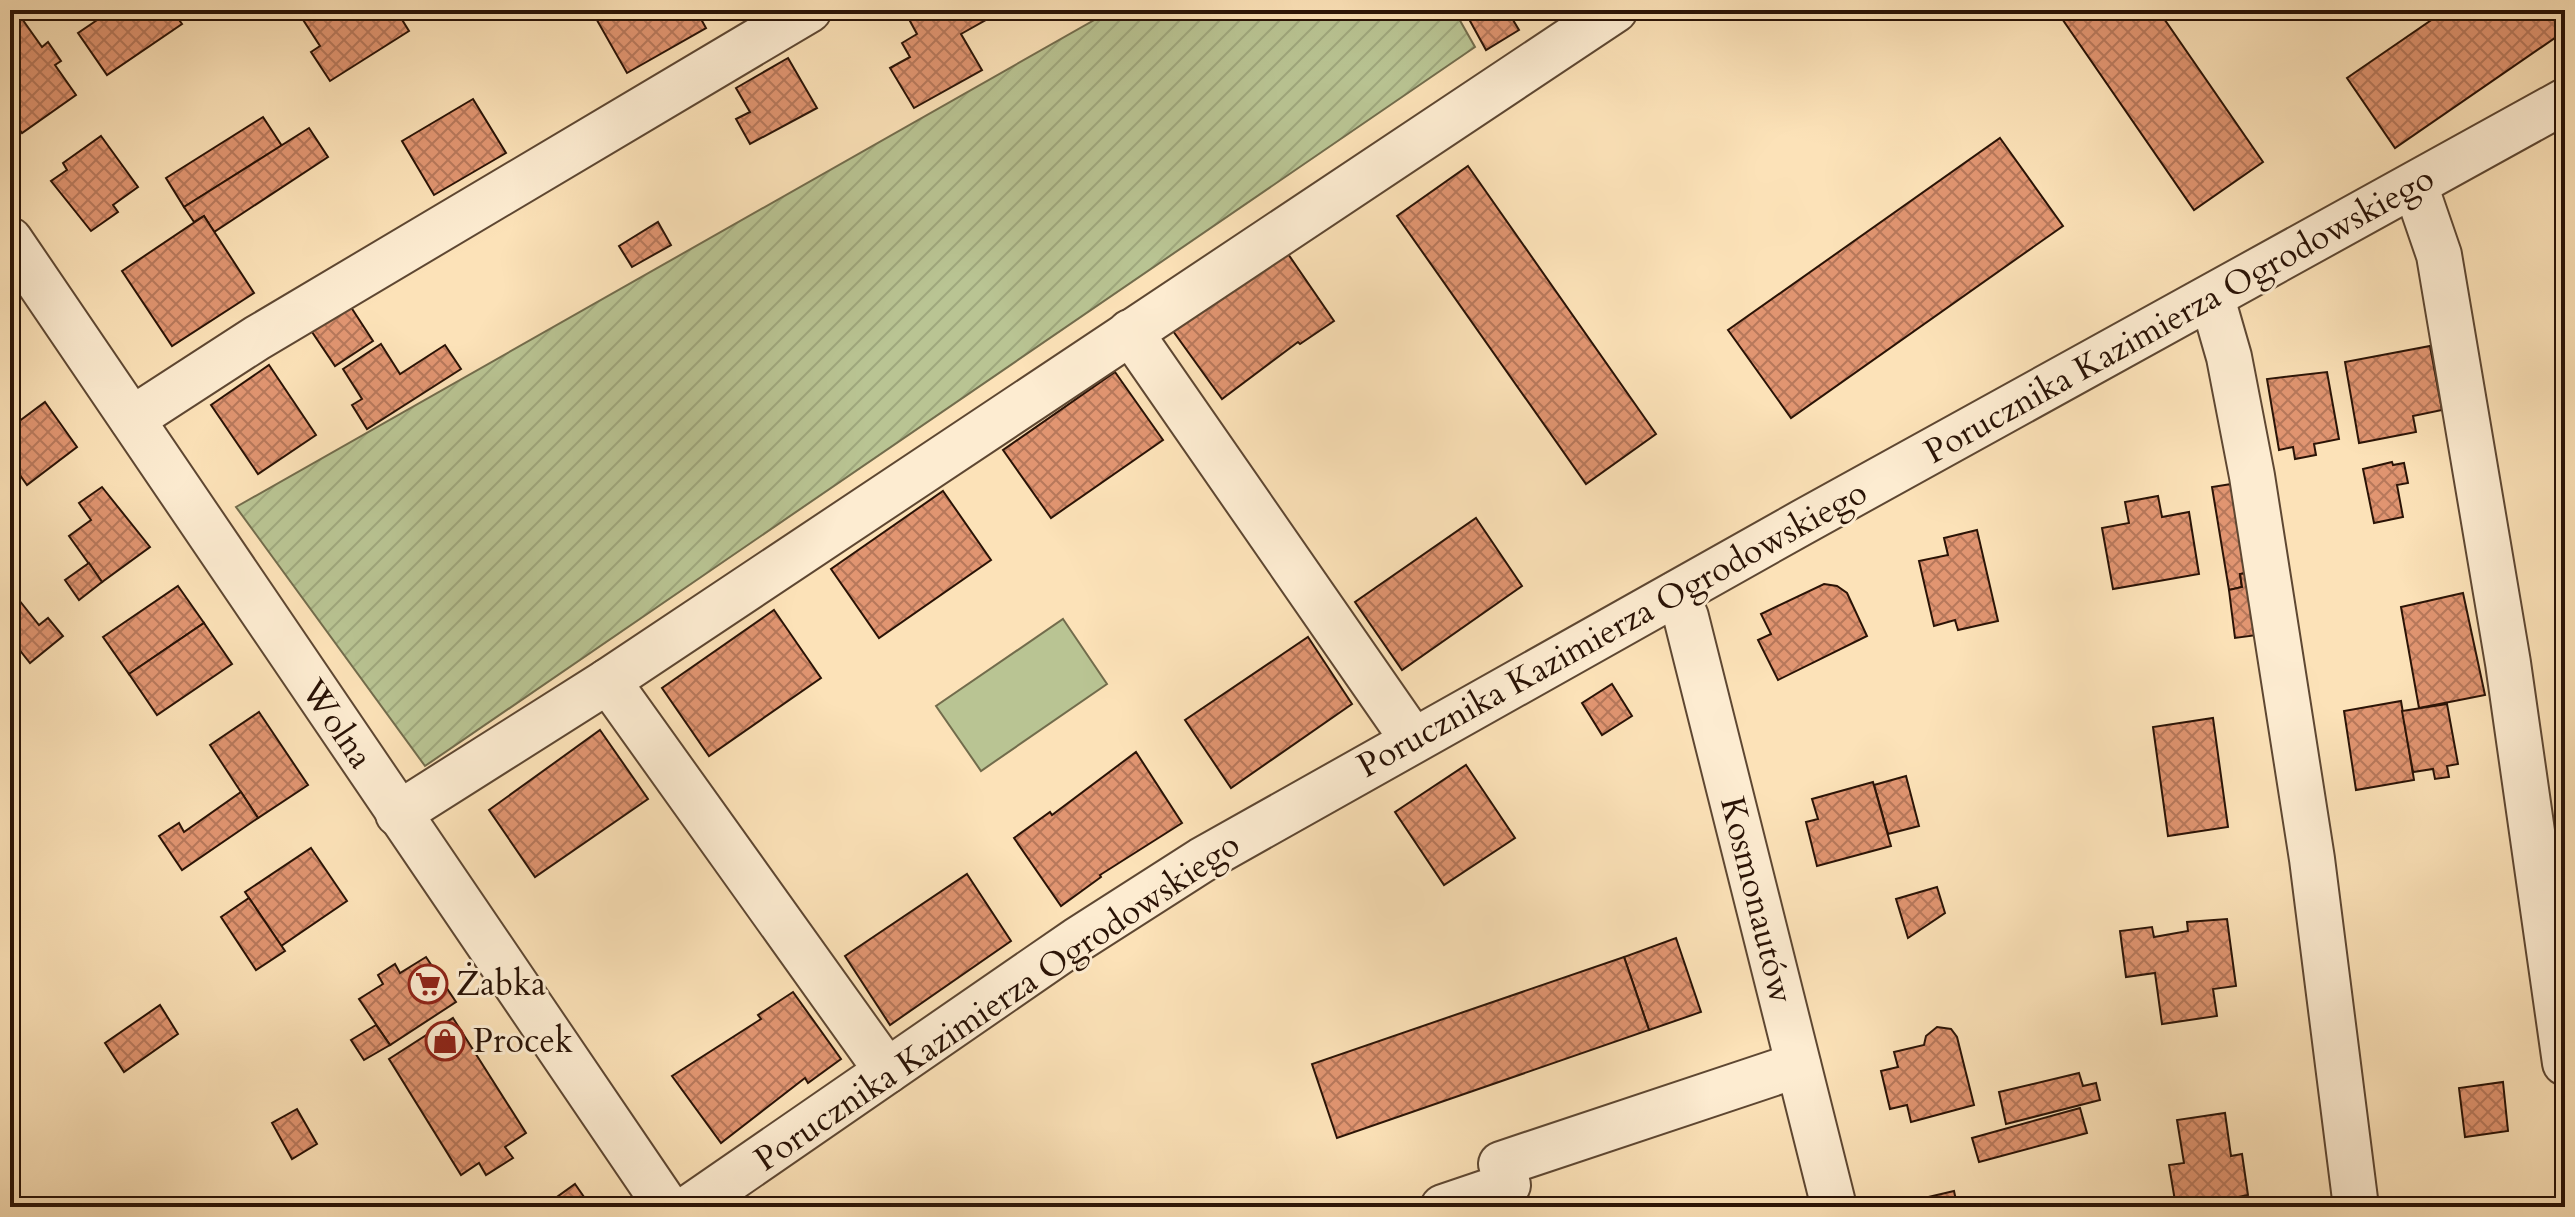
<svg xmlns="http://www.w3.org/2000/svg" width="2575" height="1217" font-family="Cardo,serif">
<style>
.green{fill:#b9c493;stroke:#726c4c;stroke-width:2}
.garden{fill:url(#garden-furrows);stroke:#726c4c;stroke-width:2}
.building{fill:url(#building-cross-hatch);stroke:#2a1306;stroke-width:2}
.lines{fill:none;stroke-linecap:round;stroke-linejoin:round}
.minor-casing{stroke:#5e4732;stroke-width:48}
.minor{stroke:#fdecd1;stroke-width:44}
.labels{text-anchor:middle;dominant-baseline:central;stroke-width:6;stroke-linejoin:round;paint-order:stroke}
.street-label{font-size:34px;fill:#2a1306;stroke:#fdecd1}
.poi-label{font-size:34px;fill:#2a1306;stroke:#fdecd1;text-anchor:start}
</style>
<defs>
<pattern id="garden-furrows" width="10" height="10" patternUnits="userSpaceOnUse" patternTransform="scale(2)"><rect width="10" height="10" fill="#b9c493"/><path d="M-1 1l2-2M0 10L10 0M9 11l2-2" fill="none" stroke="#9fa87d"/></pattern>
<pattern id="building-cross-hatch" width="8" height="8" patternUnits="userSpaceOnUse" patternTransform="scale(2)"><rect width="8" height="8" fill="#e19571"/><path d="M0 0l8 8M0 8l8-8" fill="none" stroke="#b7785b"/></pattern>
</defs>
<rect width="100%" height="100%" fill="#fce2b8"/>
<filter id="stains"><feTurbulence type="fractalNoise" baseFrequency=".0025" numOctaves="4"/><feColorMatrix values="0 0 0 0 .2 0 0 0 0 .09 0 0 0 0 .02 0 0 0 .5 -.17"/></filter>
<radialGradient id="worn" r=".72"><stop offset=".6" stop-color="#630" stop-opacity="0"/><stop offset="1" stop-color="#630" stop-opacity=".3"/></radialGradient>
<path class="green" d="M 1063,619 L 1107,684 L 981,771 L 936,706 Z"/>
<path class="garden" d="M 1112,10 L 1454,10 L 1475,47 L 425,766 L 236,507 Z"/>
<g class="building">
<path d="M 112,10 L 172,10 L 182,24 L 107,75 L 78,33 Z"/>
<path d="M 301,10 L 396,10 L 409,31 L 330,81 L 311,52 L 320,46 L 298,12 Z"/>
<path d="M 603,10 L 696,10 L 706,28 L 627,73 L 594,15 Z"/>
<path d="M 904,10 L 987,10 L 991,17 L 961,34 L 982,70 L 914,108 L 890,68 L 910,57 L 902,43 L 917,34 Z"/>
<path d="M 1464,10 L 1507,10 L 1519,30 L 1486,50 Z"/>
<path d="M 2056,10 L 2158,10 L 2263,162 L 2194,210 Z"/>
<path d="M 2446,10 L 2565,10 L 2565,31 L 2395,148 L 2347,78 Z"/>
<path d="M 20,16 L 42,47 L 48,42 L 61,61 L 55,65 L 76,95 L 22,133 L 10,117 L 10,23 Z"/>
<path d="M 788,58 L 817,108 L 750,144 L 736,119 L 750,112 L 736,88 Z"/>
<path d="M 473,99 L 506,153 L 434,195 L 402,141 Z"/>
<path d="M 263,117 L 282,146 L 184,207 L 166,178 Z"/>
<path d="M 309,128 L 328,157 L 214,232 L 204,216 L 194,222 L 184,207 Z"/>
<path d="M 101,136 L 138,187 L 113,205 L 118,212 L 91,231 L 51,181 L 67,170 L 63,163 Z"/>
<path d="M 2000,138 L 2063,226 L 1791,418 L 1728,330 Z"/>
<path d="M 1468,166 L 1656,434 L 1586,484 L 1397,216 Z"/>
<path d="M 204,216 L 254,293 L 172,346 L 122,271 Z"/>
<path d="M 658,222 L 671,245 L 632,267 L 619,246 Z"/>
<path d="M 1286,251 L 1334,321 L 1300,344 L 1298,342 L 1222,399 L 1173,331 Z"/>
<path d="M 347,301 L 373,341 L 335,366 L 308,326 Z"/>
<path d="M 381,344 L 400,374 L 445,345 L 461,369 L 367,429 L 352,405 L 362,399 L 343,369 Z"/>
<path d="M 2430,346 L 2442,410 L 2413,416 L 2416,432 L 2359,443 L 2345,362 Z"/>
<path d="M 269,365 L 316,435 L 258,474 L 211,405 Z"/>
<path d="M 1115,372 L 1163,440 L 1051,518 L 1003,450 Z"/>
<path d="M 2327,372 L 2339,439 L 2314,444 L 2316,455 L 2295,459 L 2293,447 L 2279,450 L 2267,379 Z"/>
<path d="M 45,402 L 77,447 L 27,485 L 10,461 L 10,428 Z"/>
<path d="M 2392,462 L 2393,465 L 2404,463 L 2408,483 L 2397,485 L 2403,517 L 2374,523 L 2363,469 Z"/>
<path d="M 2244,482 L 2258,571 L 2240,574 L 2242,587 L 2229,590 L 2212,487 Z"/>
<path d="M 102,487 L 150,547 L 102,582 L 69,536 L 91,520 L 79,503 Z"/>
<path d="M 943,491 L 991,560 L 879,638 L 831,569 Z"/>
<path d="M 2158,496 L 2162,517 L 2189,512 L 2199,574 L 2113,589 L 2102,528 L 2129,523 L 2125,502 Z"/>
<path d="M 1476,518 L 1522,586 L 1402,670 L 1355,602 Z"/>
<path d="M 1977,530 L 1998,621 L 1958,630 L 1955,620 L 1934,626 L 1919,561 L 1948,555 L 1944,538 Z"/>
<path d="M 89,563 L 102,582 L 79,600 L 65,580 Z"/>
<path d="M 2258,571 L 2265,634 L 2235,638 L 2229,590 L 2242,587 L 2240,574 Z"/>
<path d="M 1824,584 L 1837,586 L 1847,593 L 1867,636 L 1778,680 L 1758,640 L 1771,634 L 1761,614 Z"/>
<path d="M 178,586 L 204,623 L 129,674 L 103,637 Z"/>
<path d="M 2565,587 L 2565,638 L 2556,589 Z"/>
<path d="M 2463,593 L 2485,695 L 2419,708 L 2401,607 Z"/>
<path d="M 19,600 L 39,625 L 48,618 L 63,636 L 30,663 L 10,638 L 10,607 Z"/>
<path d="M 774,610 L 821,678 L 709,756 L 662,688 Z"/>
<path d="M 204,623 L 232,664 L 157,715 L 129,674 Z"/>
<path d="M 1308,637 L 1352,704 L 1231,788 L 1185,720 Z"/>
<path d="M 1612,684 L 1632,716 L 1602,735 L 1582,703 Z"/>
<path d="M 2401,701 L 2414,780 L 2356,790 L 2344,711 Z"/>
<path d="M 2447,704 L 2458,764 L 2447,766 L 2449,777 L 2435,779 L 2433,769 L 2413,772 L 2402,711 Z"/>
<path d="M 259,712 L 308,785 L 258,818 L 210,745 Z"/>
<path d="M 2213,718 L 2228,827 L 2168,836 L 2153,727 Z"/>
<path d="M 600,730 L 648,799 L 535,877 L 489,810 Z"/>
<path d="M 1136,752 L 1182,823 L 1100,875 L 1101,877 L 1061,906 L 1014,838 L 1050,812 L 1052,815 Z"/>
<path d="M 1466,765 L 1515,838 L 1444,885 L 1395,812 Z"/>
<path d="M 1906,776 L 1919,826 L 1888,834 L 1874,785 Z"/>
<path d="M 1873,782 L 1891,846 L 1817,866 L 1806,822 L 1818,819 L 1812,799 Z"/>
<path d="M 241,792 L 258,818 L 182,870 L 159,836 L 179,823 L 184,832 Z"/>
<path d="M 311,848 L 347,901 L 281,946 L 245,892 Z"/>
<path d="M 967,874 L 1011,941 L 890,1025 L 845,956 Z"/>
<path d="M 1937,887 L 1945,913 L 1908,938 L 1896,899 Z"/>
<path d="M 249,898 L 285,951 L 256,970 L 221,917 Z"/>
<path d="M 2227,919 L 2236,986 L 2213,989 L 2217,1016 L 2162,1024 L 2155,973 L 2126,977 L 2120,931 L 2152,927 L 2154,937 L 2188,931 L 2187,922 Z"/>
<path d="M 1676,938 L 1701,1012 L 1649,1030 L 1624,957 Z"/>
<path d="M 426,957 L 456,1002 L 390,1045 L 359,999 L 383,984 L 378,975 L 395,964 L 400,973 Z"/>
<path d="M 1624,957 L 1649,1030 L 1337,1138 L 1312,1064 Z"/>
<path d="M 793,992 L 841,1059 L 808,1083 L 805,1078 L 721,1143 L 672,1076 L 761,1019 L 758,1015 Z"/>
<path d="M 160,1005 L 178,1034 L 124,1072 L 105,1043 Z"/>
<path d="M 453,1018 L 526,1133 L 505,1147 L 513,1158 L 486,1175 L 479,1163 L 461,1175 L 389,1059 Z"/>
<path d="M 376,1025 L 390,1045 L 364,1060 L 351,1040 Z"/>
<path d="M 1937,1027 L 1951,1029 L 1957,1037 L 1974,1105 L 1911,1122 L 1907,1105 L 1890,1109 L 1881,1071 L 1898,1067 L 1894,1052 L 1924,1045 L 1926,1036 Z"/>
<path d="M 2079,1073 L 2083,1086 L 2096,1083 L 2100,1100 L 2006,1124 L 1999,1092 Z"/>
<path d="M 2503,1082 L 2508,1131 L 2465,1137 L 2459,1088 Z"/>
<path d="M 2080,1108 L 2087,1133 L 1979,1162 L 1972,1138 Z"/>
<path d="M 297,1109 L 317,1144 L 292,1159 L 272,1123 Z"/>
<path d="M 2225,1113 L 2231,1156 L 2242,1154 L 2248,1195 L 2238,1197 L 2239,1204 L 2176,1207 L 2169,1165 L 2184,1163 L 2177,1120 Z"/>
<path d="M 575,1184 L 591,1207 L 543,1207 Z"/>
<path d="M 1954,1191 L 1957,1205 L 1981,1198 L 1983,1207 L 1926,1207 L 1924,1198 Z"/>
</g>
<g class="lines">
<g class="minor-casing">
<g id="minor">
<path d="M 2415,185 L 2439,255 L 2508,663 L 2565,1063"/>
<path d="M 10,240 L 667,1207"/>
<path d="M 2212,298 L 2229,357 L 2252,476 L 2312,859 L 2356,1207"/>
<path d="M 1130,332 L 1413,740"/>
<path d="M 132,419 L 257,338 L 809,10"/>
<path d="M 1676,594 L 1686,617 L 1834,1207"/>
<path d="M 608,681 L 887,1071"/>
<path d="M 398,814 L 608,681 L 1615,10"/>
<path d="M 690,1207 L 1077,940 L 1202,860 L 1803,522 L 2565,101"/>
<path d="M 1443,1207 L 1508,1185 L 1501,1164 L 1798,1065"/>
</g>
</g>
<use href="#minor" class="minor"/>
</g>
<defs>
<g id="supermarket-ring" transform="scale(2)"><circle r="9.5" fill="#fdecd1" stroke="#8f2418" stroke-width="1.5"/><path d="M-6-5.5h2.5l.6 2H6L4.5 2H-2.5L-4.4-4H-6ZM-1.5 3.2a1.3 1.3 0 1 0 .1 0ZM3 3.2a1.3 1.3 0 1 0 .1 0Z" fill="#8f2418"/></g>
<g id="shop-ring" transform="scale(2)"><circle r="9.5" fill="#fdecd1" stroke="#8f2418" stroke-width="1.5"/><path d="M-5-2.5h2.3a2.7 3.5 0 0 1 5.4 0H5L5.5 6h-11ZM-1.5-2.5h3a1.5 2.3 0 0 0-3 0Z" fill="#8f2418"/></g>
</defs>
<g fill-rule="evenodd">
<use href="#supermarket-ring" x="428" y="984"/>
<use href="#shop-ring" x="445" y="1041"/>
</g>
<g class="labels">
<g class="street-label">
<text transform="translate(2179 315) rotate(-29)">Porucznika Kazimierza Ogrodowskiego</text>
<text transform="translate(1612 629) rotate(-29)">Porucznika Kazimierza Ogrodowskiego</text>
<text transform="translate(337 724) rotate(56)">Wolna</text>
<text transform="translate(1757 900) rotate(76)">Kosmonautów</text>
<text transform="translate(997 1002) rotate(-34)">Porucznika Kazimierza Ogrodowskiego</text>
</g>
<g class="poi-label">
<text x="456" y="984">Żabka</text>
<text x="473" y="1041">Procek</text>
</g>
</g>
<rect width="2575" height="1217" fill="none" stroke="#fce2b8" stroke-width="40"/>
<rect x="12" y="12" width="2551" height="1193" fill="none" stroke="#2a1306" stroke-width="4"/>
<rect x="20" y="20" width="2535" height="1177" fill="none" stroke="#2a1306" stroke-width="2"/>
<rect width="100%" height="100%" filter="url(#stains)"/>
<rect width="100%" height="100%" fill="url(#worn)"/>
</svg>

• • •

▸ **PROMPT**
Search the data above for the word "worn". Copy each line it is in.

▸ **FINAL ANSWER**
<radialGradient id="worn" r=".72"><stop offset=".6" stop-color="#630" stop-opacity="0"/><stop offset="1" stop-color="#630" stop-opacity=".3"/></radialGradient>
<rect width="100%" height="100%" fill="url(#worn)"/>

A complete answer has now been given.